Después de 19 años de ocupación, los norteamericanos se retiraron de la isla habiendo cumplido su principal objetivo: cobrar las deudas del City Bank. Entonces, Robert Lansing, secretario de Estado norteamericano, justificó la larga y feroz ocupación militar, explicando que la raza negra es incapaz de gobernarse a sí misma, ya que tiene “una tendencia inherente a la vida salvaje y una incapacidad física de civilización”. La misión “civilizadora” de los marines concluyó en 1934. Atrás dejaron una temible guardia nacional, entrenada por ellos, para exterminar cualquier posible brote de rebeldía en Haití.
El quinto demonio se llamó François Duvalier. En 1957, apoyado por el ejército de Estados Unidos, asumió la presidencia este médico asesino que aterrorizó a la población haitiana, mezclando religión y política. Inspirado por los “camisas negras” del fascismo italiano, Duvalier creó una milicia conocida como los “tonton macoute”, responsables de 30 mil asesinatos e incontables atrocidades y torturas. Duvalier se proclamó “presidente vitalicio”.
A su muerte, lo sucedió su hijo Jean Claude, tan canalla como su padre.
En 1986, después de 30 años de una de las dictaduras más sanguinarias de América Latina, una insurrección popular sacó del poder a Jean Claude, que se exilió en Francia, cuyo “democrático” gobierno le brindó un asilo dorado a él y su familia. Ya sin la pesadilla de los Duvalier, se pudieron realizar, por primera vez, elecciones democráticas en Haití.
El sexto demonio se llamó Vaticano. En 1991, Jean Bertrand Aristide, un sacerdote muy popular, surgido de las comunidades de base, se lanzó como candidato y ganó la Presidencia de Haití. El Papa Juan Pablo Segundo, enemigo acérrimo de la teología de la liberación, se opuso desde el inicio al compromiso político de Aristide. El cura revolucionario duró pocos meses como Presidente. El gobierno norteamericano, que tampoco simpatizaba con las tímidas reformas sociales de Aristide, en las que proponía caminos que hicieran pasar a su pueblo “de la miseria a la pobreza con dignidad”, ayudó a derribarlo. Entrenado en la Escuela de las Américas, el general Raúl Cedras dio el golpe de estado. Las calles de Puerto Príncipe se llenaron de cadáveres. Cómplice del golpe, el Vaticano reconoció de inmediato el gobierno del nuevo dictador.

• [Tarea a realizar]
¿Qué años concretos se mencionan en el fragmento sobre Haití? Enuméralos todos. El listado no guarda ninguna relación con el fragmento.

• [Datos del ejercicio]
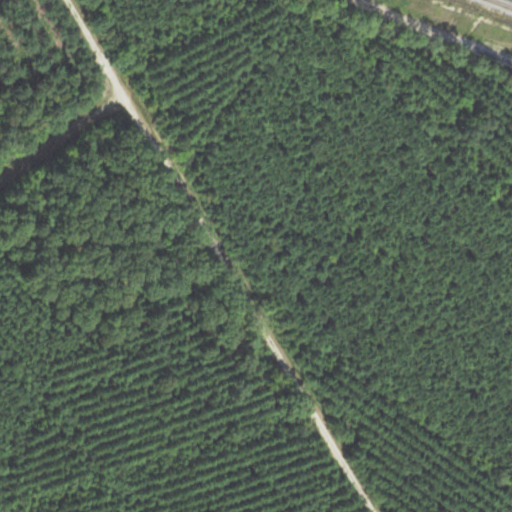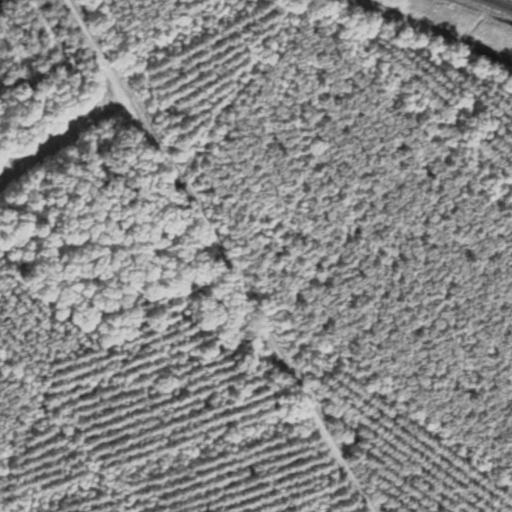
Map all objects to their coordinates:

* * *

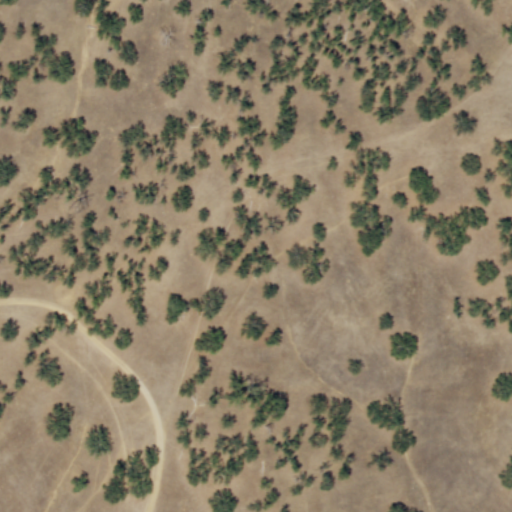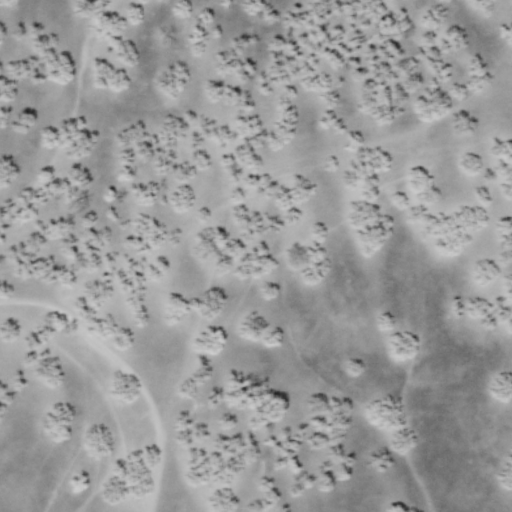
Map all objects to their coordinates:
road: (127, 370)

...

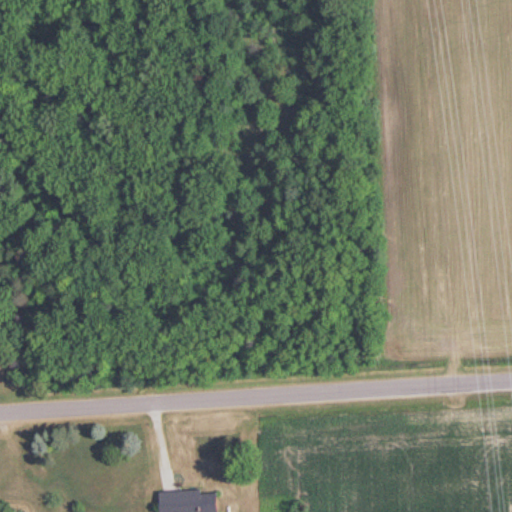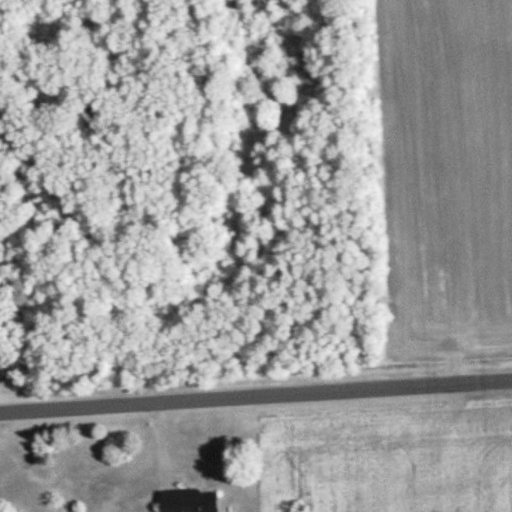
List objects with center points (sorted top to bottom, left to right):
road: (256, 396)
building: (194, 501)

• [Tarea resuelta]
1934, 1957, 1986 y 1991.